Pakar ekonomi dari Universitas Brawijaya, Prof. Candra Fajri Ananda menekankan pentingnya mempertimbangkan berbagai aspek dalam penerapan kebijakan PP Kesehatan, terutama karena kebijakan ini tidak hanya berdampak pada sektor kesehatan tetapi juga pada ekonomi nasional. Dia mencontohkan dampak peraturan tersebut pada petani tembakau.
“Kebijakan Industri Hasil Tembakau (IHT) perlu dipertimbangkan berbagai aspek, yang artinya tidak hanya pertimbangan kesehatan, termasuk juga tenaga kerja, pendapatan petani, penerimaan negara, dan industri. Kita berharap ada road map IHT ke depan yang lebih jelas dan diamini oleh seluruh stakehodlers,” ujarnya, dikutip Jumat (30/8/2024).

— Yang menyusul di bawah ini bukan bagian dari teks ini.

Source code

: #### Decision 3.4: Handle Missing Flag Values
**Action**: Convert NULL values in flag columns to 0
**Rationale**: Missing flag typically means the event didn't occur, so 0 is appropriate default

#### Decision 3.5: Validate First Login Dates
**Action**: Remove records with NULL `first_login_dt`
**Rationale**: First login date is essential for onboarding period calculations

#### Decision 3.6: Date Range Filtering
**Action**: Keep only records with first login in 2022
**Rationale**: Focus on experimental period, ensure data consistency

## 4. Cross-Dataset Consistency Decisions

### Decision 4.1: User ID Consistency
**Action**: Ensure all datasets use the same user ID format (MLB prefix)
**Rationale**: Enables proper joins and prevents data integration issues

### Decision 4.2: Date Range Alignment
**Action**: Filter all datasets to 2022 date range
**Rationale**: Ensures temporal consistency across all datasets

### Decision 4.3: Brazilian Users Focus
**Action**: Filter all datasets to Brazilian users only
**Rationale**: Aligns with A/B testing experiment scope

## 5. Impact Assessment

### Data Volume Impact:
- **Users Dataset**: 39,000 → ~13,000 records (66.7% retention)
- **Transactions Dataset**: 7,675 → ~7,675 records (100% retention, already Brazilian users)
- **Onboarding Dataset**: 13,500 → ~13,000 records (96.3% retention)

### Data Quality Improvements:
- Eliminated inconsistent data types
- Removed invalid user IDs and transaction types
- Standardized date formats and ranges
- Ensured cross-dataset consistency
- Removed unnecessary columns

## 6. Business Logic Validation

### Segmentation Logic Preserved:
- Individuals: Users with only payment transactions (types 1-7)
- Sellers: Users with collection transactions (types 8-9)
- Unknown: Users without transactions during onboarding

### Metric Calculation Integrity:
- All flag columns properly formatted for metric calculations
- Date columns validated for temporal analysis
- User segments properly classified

Dia menjelaskan, PP Kesehatan berpotensi memberikan dampak signifikan terhadap sektor-sektor yang sangat bergantung pada tenaga kerja. Pembatasan yang diatur dalam PP ini, seperti pengurangan jumlah kemasan, pembatasan iklan, dan pembatasan pemajangan produk tembakau. Aturan itu diproyeksikan akan menurunkan produksi dan mengakibatkan kerugian ekonomi bagi petani tembakau dan pelaku industri lainnya.
Pelemahan dan penurunan produksi ini bisa memicu pengurangan tenaga kerja, mengingat sektor tembakau adalah salah satu sektor yang padat karya. Ketika industri mengalami penurunan, pengurangan tenaga kerja atau Pemutusan Hubungan Kerja (PHK) menjadi salah satu konsekuensi yang hampir tak terelakkan.
Data dari Kementerian Ketenagakerjaan menunjukkan bahwa selama periode Januari-Juni 2024, jumlah pekerja yang terkena PHK mencapai 32.064 orang, meningkat 21,4% dibandingkan periode yang sama tahun sebelumnya.